Task objective: Your answer should be only the lines below from the one with "cells are negative" to the one with "cancer (invasive ductal", repeated exactly, ends included.

Information given:
:::

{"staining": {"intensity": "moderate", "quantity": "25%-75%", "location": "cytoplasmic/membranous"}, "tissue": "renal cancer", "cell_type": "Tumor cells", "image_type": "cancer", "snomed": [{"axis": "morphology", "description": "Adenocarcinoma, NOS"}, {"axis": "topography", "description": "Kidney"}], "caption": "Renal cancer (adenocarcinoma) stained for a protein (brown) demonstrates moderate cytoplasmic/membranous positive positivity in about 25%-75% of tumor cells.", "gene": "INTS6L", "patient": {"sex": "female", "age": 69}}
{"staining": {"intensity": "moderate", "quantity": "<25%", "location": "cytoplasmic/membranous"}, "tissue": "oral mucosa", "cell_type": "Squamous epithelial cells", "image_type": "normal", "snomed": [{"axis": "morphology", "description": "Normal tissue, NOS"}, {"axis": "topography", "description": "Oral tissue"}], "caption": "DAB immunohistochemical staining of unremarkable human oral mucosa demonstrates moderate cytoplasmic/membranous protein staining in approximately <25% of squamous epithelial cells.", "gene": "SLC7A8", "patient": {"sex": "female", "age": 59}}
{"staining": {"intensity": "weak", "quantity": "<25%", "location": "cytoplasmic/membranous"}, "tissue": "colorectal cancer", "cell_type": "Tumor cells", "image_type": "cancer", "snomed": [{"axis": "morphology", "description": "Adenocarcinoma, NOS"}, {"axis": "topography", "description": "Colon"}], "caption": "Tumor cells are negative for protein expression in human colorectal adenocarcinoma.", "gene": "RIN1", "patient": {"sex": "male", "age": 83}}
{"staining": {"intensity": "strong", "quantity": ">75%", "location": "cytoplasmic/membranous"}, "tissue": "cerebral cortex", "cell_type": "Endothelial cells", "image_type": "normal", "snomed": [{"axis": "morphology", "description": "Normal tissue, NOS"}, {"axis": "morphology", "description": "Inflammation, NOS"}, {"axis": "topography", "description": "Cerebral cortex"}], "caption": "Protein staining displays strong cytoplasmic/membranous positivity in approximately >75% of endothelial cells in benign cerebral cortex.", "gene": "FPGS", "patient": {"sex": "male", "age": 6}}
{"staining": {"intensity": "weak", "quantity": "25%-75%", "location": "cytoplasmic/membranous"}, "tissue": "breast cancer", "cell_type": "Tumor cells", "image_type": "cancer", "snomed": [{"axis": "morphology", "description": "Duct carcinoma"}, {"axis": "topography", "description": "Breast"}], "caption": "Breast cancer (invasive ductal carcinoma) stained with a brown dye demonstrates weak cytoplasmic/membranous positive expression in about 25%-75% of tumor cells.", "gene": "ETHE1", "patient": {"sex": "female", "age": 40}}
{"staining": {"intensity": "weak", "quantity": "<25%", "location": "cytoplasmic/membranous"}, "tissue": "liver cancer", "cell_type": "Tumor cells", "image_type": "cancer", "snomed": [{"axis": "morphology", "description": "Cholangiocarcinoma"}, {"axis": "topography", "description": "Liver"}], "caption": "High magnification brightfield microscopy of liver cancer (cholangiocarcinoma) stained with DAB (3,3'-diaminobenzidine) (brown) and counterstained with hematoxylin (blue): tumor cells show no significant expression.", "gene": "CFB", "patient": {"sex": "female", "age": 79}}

:::

Exercise result:
{"staining": {"intensity": "weak", "quantity": "<25%", "location": "cytoplasmic/membranous"}, "tissue": "colorectal cancer", "cell_type": "Tumor cells", "image_type": "cancer", "snomed": [{"axis": "morphology", "description": "Adenocarcinoma, NOS"}, {"axis": "topography", "description": "Colon"}], "caption": "Tumor cells are negative for protein expression in human colorectal adenocarcinoma.", "gene": "RIN1", "patient": {"sex": "male", "age": 83}}
{"staining": {"intensity": "strong", "quantity": ">75%", "location": "cytoplasmic/membranous"}, "tissue": "cerebral cortex", "cell_type": "Endothelial cells", "image_type": "normal", "snomed": [{"axis": "morphology", "description": "Normal tissue, NOS"}, {"axis": "morphology", "description": "Inflammation, NOS"}, {"axis": "topography", "description": "Cerebral cortex"}], "caption": "Protein staining displays strong cytoplasmic/membranous positivity in approximately >75% of endothelial cells in benign cerebral cortex.", "gene": "FPGS", "patient": {"sex": "male", "age": 6}}
{"staining": {"intensity": "weak", "quantity": "25%-75%", "location": "cytoplasmic/membranous"}, "tissue": "breast cancer", "cell_type": "Tumor cells", "image_type": "cancer", "snomed": [{"axis": "morphology", "description": "Duct carcinoma"}, {"axis": "topography", "description": "Breast"}], "caption": "Breast cancer (invasive ductal carcinoma) stained with a brown dye demonstrates weak cytoplasmic/membranous positive expression in about 25%-75% of tumor cells.", "gene": "ETHE1", "patient": {"sex": "female", "age": 40}}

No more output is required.